She was drawn to Bosnia, she said, as a way to help those who had lost their limbs by stepping on unexploded land mines, some of which she saw littering a dirt path near the bridge. Ninety percent of land mine victims are women and children, Shinn told the audience at COA. “I thought, ‘Wow, I should be able to raise some money for them,’ she said. ‘A single mother with no legs!’”
Initially, Shinn wrote essays, short stories and a novel because she “wanted to protect people” from the harsh details of her personal story. She settled on a memoir only after an editor told her that her story “was too unbelievable for fiction.” When it came down to the revision and editing process, she was finally able to put her nose to the grindstone.
Shinn had earned a Master of Fine Arts degree at Hollins University in Roanoke, Va. and had worked for years as an adjunct writing professor. She has been published in numerous publications, including the New York Times.
“I finished this version of the book in 31 days,” she said. “I wept, I laughed…so everything you feel in the book, I had to go through it all again.”
That included sexual assault, physical abuse, a stillbirth, divorce, among other difficulties she described. At the same time, Shinn said her travels provided tremendous experiences, friendships and opportunities for herself and her daughter, who is now 25. (Shinn has another child, a 17-year-old son.)
“The major theme of my book is compassion,” Shinn says. “Nobody’s a villain in my book — even in war.” And she credits the act of writing her memoir for helping her put it all, the bad and the good, in perspective, to see the connections in life, and to heal.

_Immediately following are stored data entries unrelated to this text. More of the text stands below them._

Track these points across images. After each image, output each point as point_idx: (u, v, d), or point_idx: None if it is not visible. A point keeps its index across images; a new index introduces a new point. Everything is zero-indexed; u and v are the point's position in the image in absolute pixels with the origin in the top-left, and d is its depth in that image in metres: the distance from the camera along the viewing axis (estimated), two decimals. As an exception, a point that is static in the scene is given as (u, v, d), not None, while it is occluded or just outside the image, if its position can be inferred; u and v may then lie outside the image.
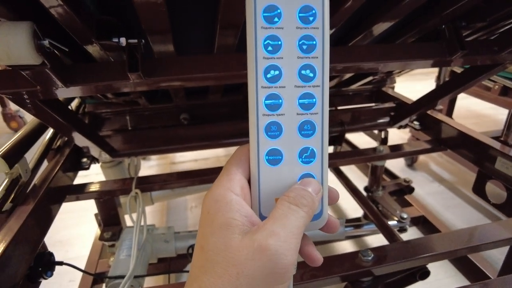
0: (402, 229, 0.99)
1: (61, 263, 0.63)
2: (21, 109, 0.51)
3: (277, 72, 0.27)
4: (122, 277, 0.63)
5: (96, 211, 0.87)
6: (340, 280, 0.56)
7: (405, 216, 0.97)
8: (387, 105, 1.09)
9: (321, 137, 0.28)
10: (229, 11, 0.40)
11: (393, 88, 1.21)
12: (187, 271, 0.82)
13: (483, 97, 1.48)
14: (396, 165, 1.77)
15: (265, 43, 0.26)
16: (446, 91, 0.86)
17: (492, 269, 0.87)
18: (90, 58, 0.51)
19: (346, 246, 1.24)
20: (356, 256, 0.58)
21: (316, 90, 0.27)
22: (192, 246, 0.82)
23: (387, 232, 0.84)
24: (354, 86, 1.12)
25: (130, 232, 0.78)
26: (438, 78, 1.49)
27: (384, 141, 1.11)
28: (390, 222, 0.98)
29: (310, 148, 0.28)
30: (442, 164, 1.80)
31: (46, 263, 0.61)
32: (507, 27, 0.63)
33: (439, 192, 1.58)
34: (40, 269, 0.59)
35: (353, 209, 1.41)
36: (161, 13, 0.38)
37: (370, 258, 0.57)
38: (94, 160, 0.86)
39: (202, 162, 1.93)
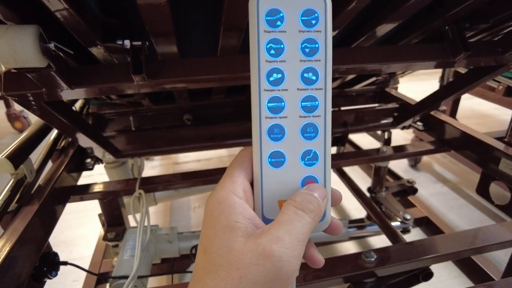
0: (405, 230, 0.99)
1: (65, 263, 0.63)
2: (25, 110, 0.51)
3: (279, 75, 0.27)
4: (126, 277, 0.63)
5: (100, 211, 0.87)
6: (343, 281, 0.57)
7: (408, 217, 0.97)
8: (390, 105, 1.09)
9: (323, 140, 0.29)
10: (233, 13, 0.40)
11: (396, 88, 1.20)
12: (191, 272, 0.82)
13: (487, 97, 1.47)
14: (399, 165, 1.77)
15: (268, 46, 0.26)
16: (449, 92, 0.85)
17: (496, 270, 0.87)
18: (95, 60, 0.52)
19: (349, 247, 1.24)
20: (359, 257, 0.58)
21: (318, 93, 0.28)
22: (195, 247, 0.82)
23: (390, 233, 0.84)
24: (357, 87, 1.12)
25: (133, 232, 0.78)
26: (442, 78, 1.48)
27: (387, 141, 1.11)
28: (393, 223, 0.98)
29: (313, 151, 0.29)
30: (446, 164, 1.80)
31: (51, 263, 0.61)
32: (511, 28, 0.63)
33: (443, 192, 1.57)
34: (45, 269, 0.59)
35: (357, 210, 1.41)
36: (165, 15, 0.38)
37: (373, 259, 0.57)
38: (98, 160, 0.86)
39: (205, 163, 1.93)
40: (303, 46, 0.27)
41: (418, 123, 1.02)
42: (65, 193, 0.73)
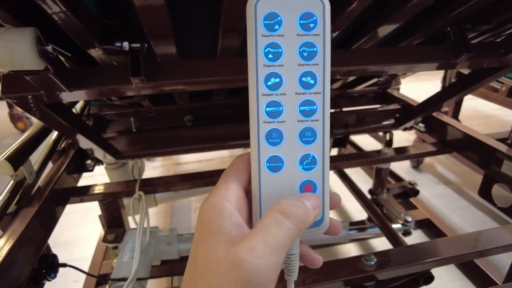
0: (407, 233, 0.99)
1: (64, 265, 0.63)
2: (27, 111, 0.51)
3: (277, 80, 0.27)
4: (125, 279, 0.63)
5: (101, 212, 0.87)
6: (343, 285, 0.56)
7: (409, 219, 0.96)
8: (392, 106, 1.08)
9: (322, 144, 0.28)
10: (231, 15, 0.40)
11: (398, 89, 1.20)
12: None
13: (490, 98, 1.46)
14: (401, 166, 1.76)
15: (266, 50, 0.26)
16: (451, 93, 0.85)
17: (498, 273, 0.86)
18: (94, 62, 0.52)
19: (350, 249, 1.23)
20: (359, 260, 0.57)
21: (317, 97, 0.27)
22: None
23: (391, 236, 0.83)
24: (359, 88, 1.11)
25: (133, 234, 0.78)
26: (444, 79, 1.47)
27: (389, 143, 1.10)
28: (394, 225, 0.97)
29: (311, 155, 0.28)
30: (448, 166, 1.79)
31: (50, 265, 0.61)
32: (513, 30, 0.63)
33: (445, 194, 1.57)
34: (43, 271, 0.59)
35: (358, 211, 1.40)
36: (163, 17, 0.38)
37: (373, 262, 0.56)
38: (98, 162, 0.86)
39: (206, 163, 1.93)
40: (301, 50, 0.26)
41: (420, 124, 1.01)
42: (65, 194, 0.73)
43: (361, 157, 0.93)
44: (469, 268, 0.93)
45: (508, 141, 1.17)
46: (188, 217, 1.47)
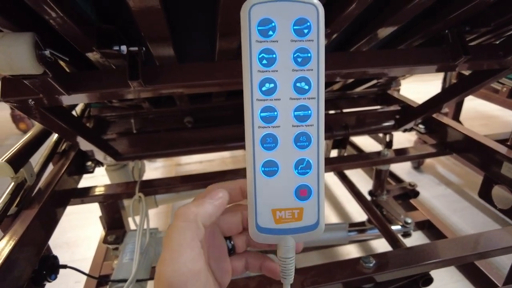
0: (406, 234, 0.98)
1: (65, 266, 0.64)
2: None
3: (272, 85, 0.27)
4: (125, 280, 0.64)
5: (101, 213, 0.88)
6: (342, 287, 0.56)
7: (409, 221, 0.96)
8: (392, 108, 1.08)
9: (317, 148, 0.28)
10: (228, 17, 0.40)
11: (398, 90, 1.20)
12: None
13: (491, 99, 1.46)
14: (402, 167, 1.76)
15: (260, 56, 0.26)
16: (451, 94, 0.85)
17: (498, 275, 0.86)
18: (93, 66, 0.52)
19: (350, 250, 1.23)
20: (357, 262, 0.57)
21: (311, 102, 0.27)
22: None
23: (390, 238, 0.83)
24: (359, 89, 1.11)
25: (133, 235, 0.79)
26: (444, 80, 1.47)
27: (389, 144, 1.10)
28: (394, 227, 0.97)
29: (306, 160, 0.28)
30: (449, 166, 1.78)
31: (51, 266, 0.61)
32: (512, 32, 0.63)
33: (446, 195, 1.56)
34: (44, 272, 0.59)
35: (358, 213, 1.40)
36: (159, 20, 0.38)
37: (371, 264, 0.56)
38: (98, 163, 0.87)
39: (207, 164, 1.94)
40: (295, 55, 0.27)
41: (420, 125, 1.01)
42: (65, 196, 0.74)
43: (361, 159, 0.93)
44: (469, 269, 0.92)
45: (508, 143, 1.16)
46: (189, 218, 1.47)
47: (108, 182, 1.04)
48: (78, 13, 0.37)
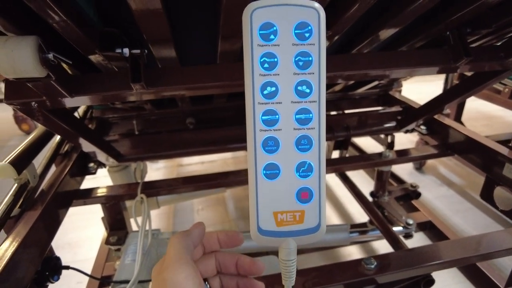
0: (408, 235, 0.98)
1: (67, 267, 0.64)
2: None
3: (273, 89, 0.27)
4: (127, 281, 0.64)
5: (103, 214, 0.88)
6: (343, 288, 0.56)
7: (410, 222, 0.96)
8: (394, 109, 1.08)
9: (318, 151, 0.29)
10: (230, 20, 0.40)
11: (400, 91, 1.20)
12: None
13: (493, 100, 1.45)
14: (404, 168, 1.76)
15: (262, 60, 0.26)
16: (453, 95, 0.84)
17: (500, 276, 0.86)
18: (96, 68, 0.52)
19: (352, 251, 1.23)
20: (359, 264, 0.57)
21: (312, 105, 0.28)
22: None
23: (392, 239, 0.83)
24: (361, 90, 1.11)
25: (135, 236, 0.79)
26: (446, 81, 1.47)
27: (390, 145, 1.10)
28: (396, 228, 0.97)
29: (308, 162, 0.29)
30: (451, 167, 1.78)
31: (53, 267, 0.62)
32: (514, 33, 0.63)
33: (448, 196, 1.56)
34: (47, 273, 0.60)
35: (360, 214, 1.40)
36: (161, 22, 0.38)
37: (373, 266, 0.56)
38: (101, 164, 0.87)
39: (209, 165, 1.94)
40: (296, 59, 0.27)
41: (422, 126, 1.01)
42: (67, 197, 0.74)
43: (362, 160, 0.93)
44: (471, 271, 0.92)
45: (510, 144, 1.16)
46: (191, 218, 1.48)
47: (110, 183, 1.04)
48: (81, 16, 0.37)
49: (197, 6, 0.45)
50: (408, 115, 1.03)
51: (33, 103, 0.46)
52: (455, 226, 1.35)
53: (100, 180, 1.06)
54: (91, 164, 0.85)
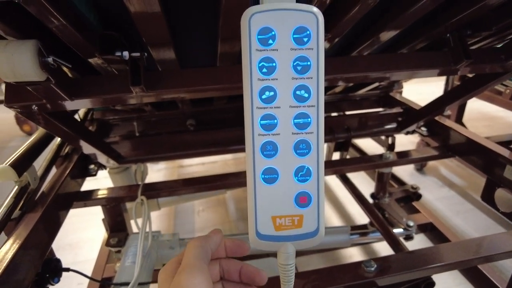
0: (408, 237, 0.98)
1: (67, 269, 0.64)
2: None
3: (272, 93, 0.27)
4: (127, 283, 0.64)
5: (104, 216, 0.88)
6: (343, 291, 0.56)
7: (411, 223, 0.96)
8: (394, 110, 1.08)
9: (316, 156, 0.29)
10: (229, 22, 0.40)
11: (401, 93, 1.20)
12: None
13: (494, 101, 1.45)
14: (405, 169, 1.75)
15: (260, 65, 0.27)
16: (454, 97, 0.84)
17: (501, 278, 0.86)
18: (97, 71, 0.52)
19: (353, 253, 1.23)
20: (359, 266, 0.57)
21: (311, 110, 0.28)
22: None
23: (392, 241, 0.83)
24: (361, 92, 1.11)
25: (135, 238, 0.79)
26: (447, 83, 1.46)
27: (391, 147, 1.10)
28: (396, 230, 0.97)
29: (306, 167, 0.29)
30: (452, 168, 1.78)
31: (54, 270, 0.62)
32: (514, 35, 0.62)
33: (449, 197, 1.56)
34: (47, 275, 0.60)
35: (360, 215, 1.40)
36: (160, 25, 0.38)
37: (373, 268, 0.56)
38: (101, 166, 0.87)
39: (210, 166, 1.94)
40: (295, 64, 0.27)
41: (422, 128, 1.01)
42: (68, 199, 0.74)
43: (363, 162, 0.93)
44: (472, 273, 0.92)
45: (511, 146, 1.16)
46: (192, 220, 1.48)
47: (111, 184, 1.04)
48: (81, 20, 0.37)
49: (197, 6, 0.45)
50: (409, 116, 1.03)
51: (33, 106, 0.46)
52: (456, 227, 1.35)
53: (101, 181, 1.06)
54: (92, 166, 0.85)
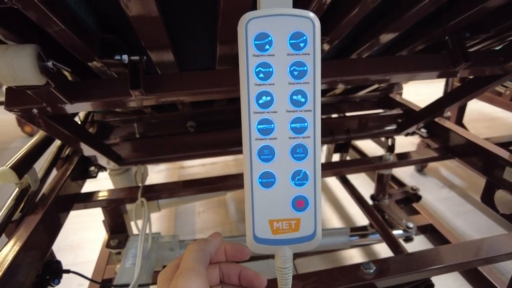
0: (408, 239, 0.98)
1: (68, 271, 0.64)
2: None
3: (269, 98, 0.27)
4: (127, 285, 0.64)
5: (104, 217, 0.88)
6: (342, 293, 0.56)
7: (411, 225, 0.96)
8: (394, 111, 1.08)
9: (313, 160, 0.29)
10: (228, 23, 0.41)
11: (400, 94, 1.20)
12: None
13: (494, 102, 1.45)
14: (405, 170, 1.75)
15: (257, 70, 0.27)
16: (454, 99, 0.84)
17: (501, 280, 0.85)
18: (97, 74, 0.53)
19: (353, 254, 1.23)
20: (358, 268, 0.57)
21: (307, 114, 0.28)
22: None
23: (392, 243, 0.83)
24: (361, 93, 1.12)
25: (135, 240, 0.79)
26: (446, 84, 1.46)
27: (391, 148, 1.10)
28: (396, 232, 0.97)
29: (303, 171, 0.29)
30: (453, 169, 1.77)
31: (54, 271, 0.62)
32: (512, 38, 0.63)
33: (450, 198, 1.56)
34: (47, 277, 0.60)
35: (360, 216, 1.40)
36: (158, 28, 0.38)
37: (372, 270, 0.57)
38: (102, 168, 0.88)
39: (210, 167, 1.94)
40: (291, 69, 0.27)
41: (422, 129, 1.01)
42: (68, 201, 0.75)
43: (362, 163, 0.93)
44: (472, 274, 0.92)
45: (511, 147, 1.16)
46: (192, 221, 1.48)
47: (111, 185, 1.05)
48: (80, 24, 0.38)
49: (196, 9, 0.45)
50: (409, 118, 1.03)
51: (34, 109, 0.47)
52: (456, 228, 1.35)
53: (102, 182, 1.07)
54: (92, 168, 0.85)
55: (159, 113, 0.95)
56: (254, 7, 0.27)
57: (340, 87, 0.96)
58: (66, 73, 0.52)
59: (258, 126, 0.28)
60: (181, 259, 0.30)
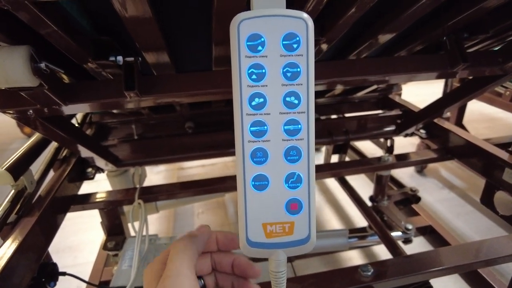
0: (407, 240, 0.98)
1: (64, 274, 0.64)
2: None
3: (261, 100, 0.27)
4: (124, 287, 0.64)
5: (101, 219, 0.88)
6: (340, 295, 0.56)
7: (409, 227, 0.95)
8: (393, 112, 1.07)
9: (307, 162, 0.28)
10: (223, 24, 0.40)
11: (400, 94, 1.19)
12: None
13: (494, 102, 1.45)
14: (405, 171, 1.75)
15: (249, 71, 0.26)
16: (453, 99, 0.84)
17: (501, 282, 0.85)
18: (92, 76, 0.52)
19: (352, 255, 1.23)
20: (355, 271, 0.57)
21: (301, 116, 0.27)
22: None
23: (390, 244, 0.82)
24: (360, 94, 1.11)
25: (132, 242, 0.79)
26: (446, 85, 1.46)
27: (390, 149, 1.09)
28: (395, 233, 0.97)
29: (297, 174, 0.28)
30: (453, 170, 1.77)
31: (50, 274, 0.62)
32: (511, 38, 0.62)
33: (449, 199, 1.55)
34: (43, 279, 0.60)
35: (359, 217, 1.39)
36: (152, 30, 0.38)
37: (369, 273, 0.56)
38: (99, 169, 0.87)
39: (210, 168, 1.94)
40: (284, 70, 0.27)
41: (421, 130, 1.01)
42: (65, 203, 0.74)
43: (361, 164, 0.93)
44: (471, 276, 0.91)
45: (510, 149, 1.15)
46: (191, 222, 1.48)
47: (110, 186, 1.04)
48: (73, 26, 0.37)
49: (190, 9, 0.45)
50: (408, 118, 1.02)
51: (29, 111, 0.46)
52: (456, 229, 1.34)
53: (100, 183, 1.06)
54: (89, 169, 0.85)
55: (157, 114, 0.95)
56: (248, 8, 0.27)
57: (339, 88, 0.95)
58: (62, 74, 0.52)
59: (251, 128, 0.27)
60: (167, 254, 0.29)
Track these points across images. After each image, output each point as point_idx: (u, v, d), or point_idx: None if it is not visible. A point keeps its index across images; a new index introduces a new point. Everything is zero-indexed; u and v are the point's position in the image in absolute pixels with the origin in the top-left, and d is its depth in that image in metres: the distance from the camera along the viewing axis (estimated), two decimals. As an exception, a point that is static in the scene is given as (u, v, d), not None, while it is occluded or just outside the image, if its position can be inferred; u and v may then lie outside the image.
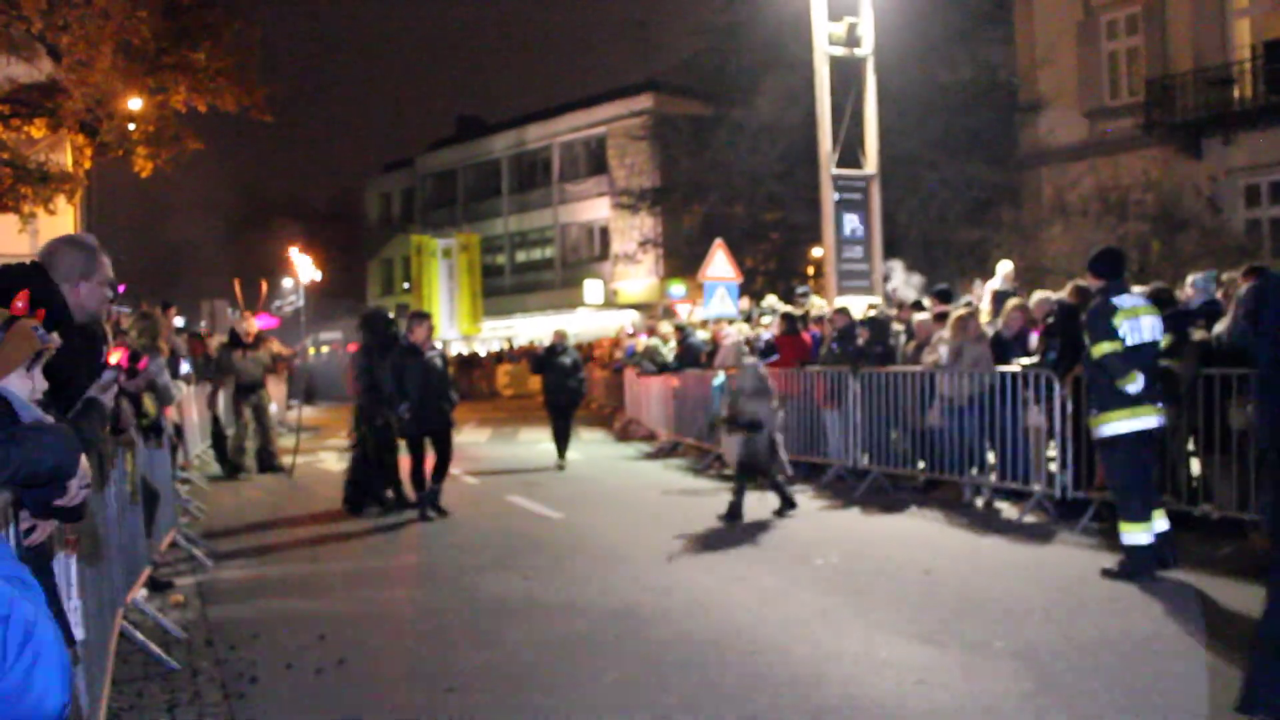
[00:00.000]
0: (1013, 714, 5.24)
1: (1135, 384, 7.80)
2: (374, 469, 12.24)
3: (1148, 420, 7.95)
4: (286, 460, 15.80)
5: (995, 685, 5.61)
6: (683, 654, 6.34)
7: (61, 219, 17.01)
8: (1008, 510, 10.77)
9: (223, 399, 15.82)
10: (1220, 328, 9.16)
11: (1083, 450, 9.86)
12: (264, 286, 19.68)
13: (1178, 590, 7.58)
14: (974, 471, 11.30)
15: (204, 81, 16.78)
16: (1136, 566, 7.89)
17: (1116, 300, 7.94)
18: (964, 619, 6.92)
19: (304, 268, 17.05)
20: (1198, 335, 9.21)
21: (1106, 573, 8.03)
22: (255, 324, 16.24)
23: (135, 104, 17.00)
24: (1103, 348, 7.86)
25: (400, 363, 11.65)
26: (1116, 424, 7.95)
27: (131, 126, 17.12)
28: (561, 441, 16.40)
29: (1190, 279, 10.90)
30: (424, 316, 12.35)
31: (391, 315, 14.01)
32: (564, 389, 16.42)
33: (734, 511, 10.81)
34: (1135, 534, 7.93)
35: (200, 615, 7.60)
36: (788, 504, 11.23)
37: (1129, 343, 7.84)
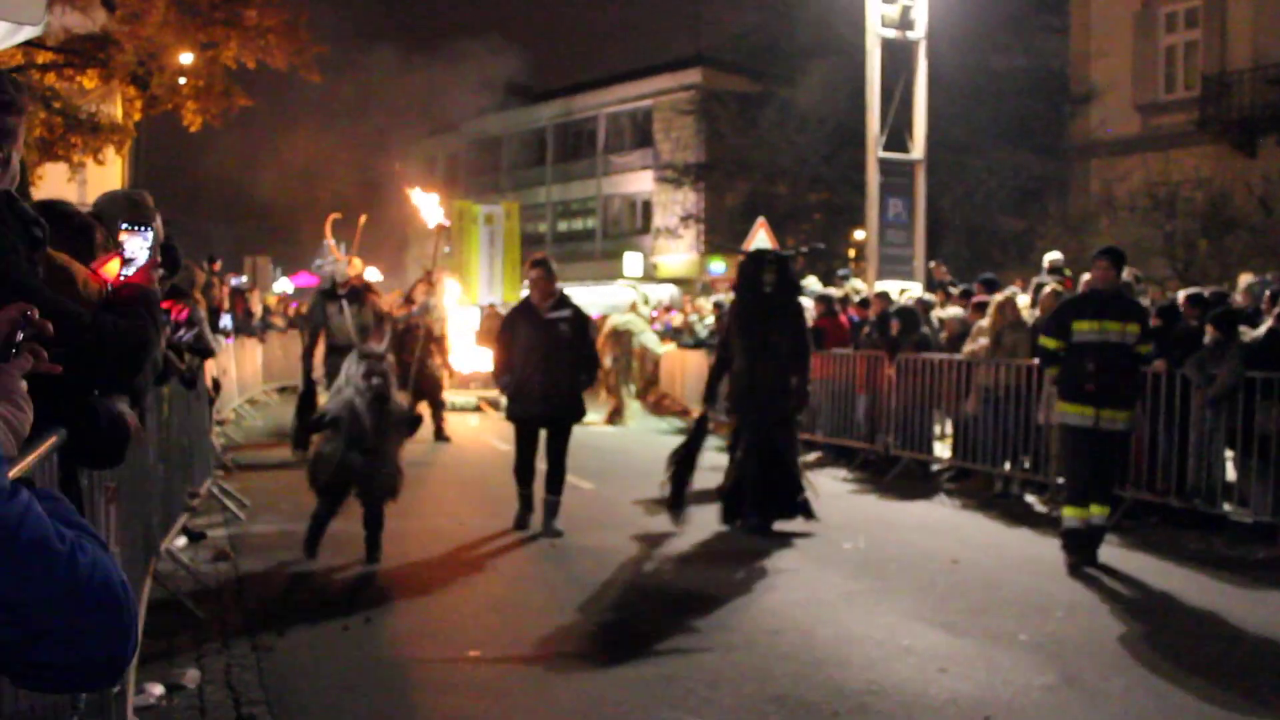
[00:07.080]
0: (1034, 707, 5.24)
1: None
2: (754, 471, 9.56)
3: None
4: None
5: (1017, 677, 5.60)
6: (706, 631, 6.37)
7: (110, 169, 17.15)
8: (1038, 504, 10.71)
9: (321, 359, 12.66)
10: (1260, 330, 9.07)
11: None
12: (362, 222, 14.31)
13: (1205, 592, 7.53)
14: (1006, 465, 11.24)
15: (254, 38, 16.81)
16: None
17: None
18: (989, 610, 6.91)
19: (429, 209, 14.45)
20: (1247, 337, 9.11)
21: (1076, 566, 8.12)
22: (352, 269, 12.67)
23: (186, 58, 17.07)
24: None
25: (509, 328, 9.34)
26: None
27: (182, 80, 17.20)
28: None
29: (1244, 283, 10.76)
30: (536, 265, 9.30)
31: (784, 255, 10.60)
32: None
33: (309, 545, 7.74)
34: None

“I think we’re desperate for healing,” she said, “and the only way to heal is to share stories. I had to learn to sit presently with my pain. I didn’t want to hide from it. This is who I am; this is what I did.”
She is already working on her next book about living through Hurricane Dorian in 2019, which devastated Ocracoke with seven-foot floods from storm surge.
“It’s about trauma, resilience and loss,” Shinn said, adding jokingly, “I might get kicked off the island.”